When it comes to budget cuts in 2009, nothing is sacrosanct, not even information technology.
According to a new report from the Campus Computing Project, IT budgets are being slashed in colleges and universities across the country despite a rising demand for resources and services. The report, which surveyed 500 institutions, found that 48 percent of respondents were facing IT budget cuts for the current academic year, as compared with 30.6 percent last year and just 13.1 percent in 2007. Likewise, the number of institutions with more money for IT was down to only 21.4 percent this year from 49 percent in 2008.
“IT has already gone through serious budget cuts after the dot-com bubble burst,” Kenneth C. Green, founding director of the Campus Computing Project, told The Chronicle of Higher Education. “A second decline is not easy to come back from.”
Mr. Green says the serious budget problems can be summed up by the fact that there is no single problem that IT leaders identify as the “most important IT issue confronting my campus.”

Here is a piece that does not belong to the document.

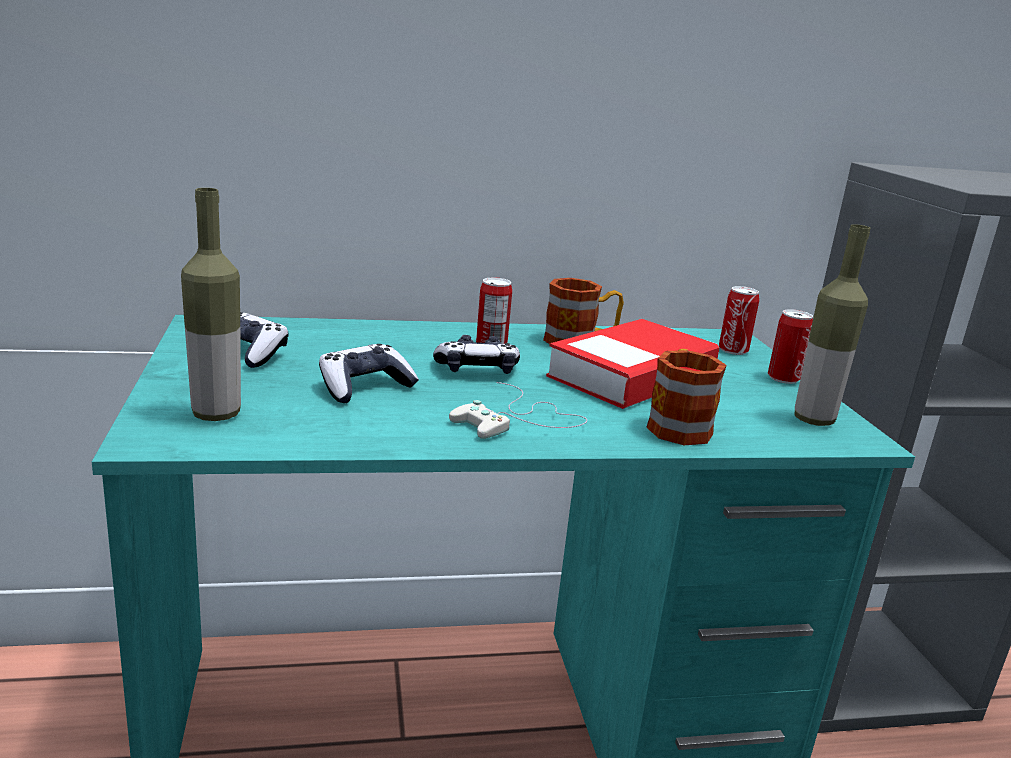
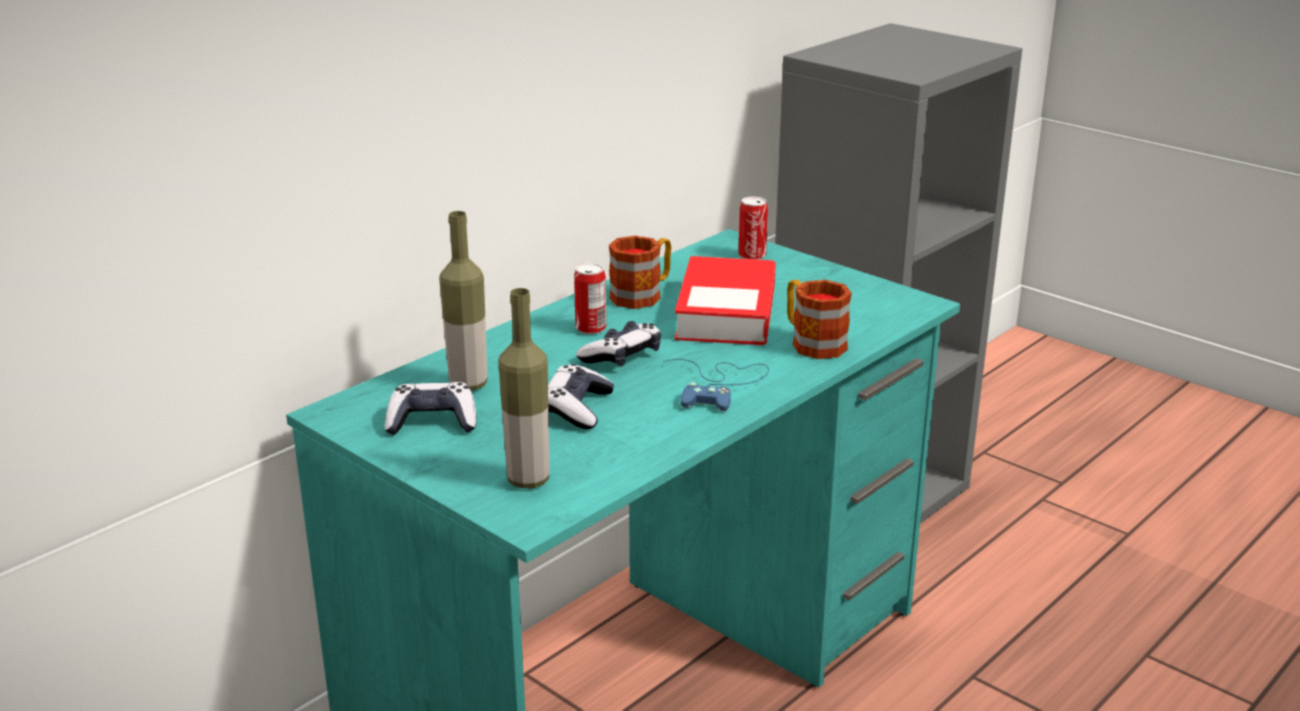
camera: 35 degrees left, 5 degrees up
white game controller [449,382,587,439] -> blue game controller [662,359,769,411]
can [768,309,813,384] -> none
bottle [795,224,870,426] -> bottle moved to [439,211,488,391]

In past years there has always been one category that gets the highest response. In 2000, 40.5 percent of respondents said “instructional integration” was a top priority. This year, however, two categories — “financing IT” and “network upgrade” — received about 15 percent each, and five other categories received about 10 percent of the votes.
“There are so many problems coming at IT leaders right now that they don’t have just one problem,” says Mr. Green. “Each is a digital fire, and they can’t all be put out.”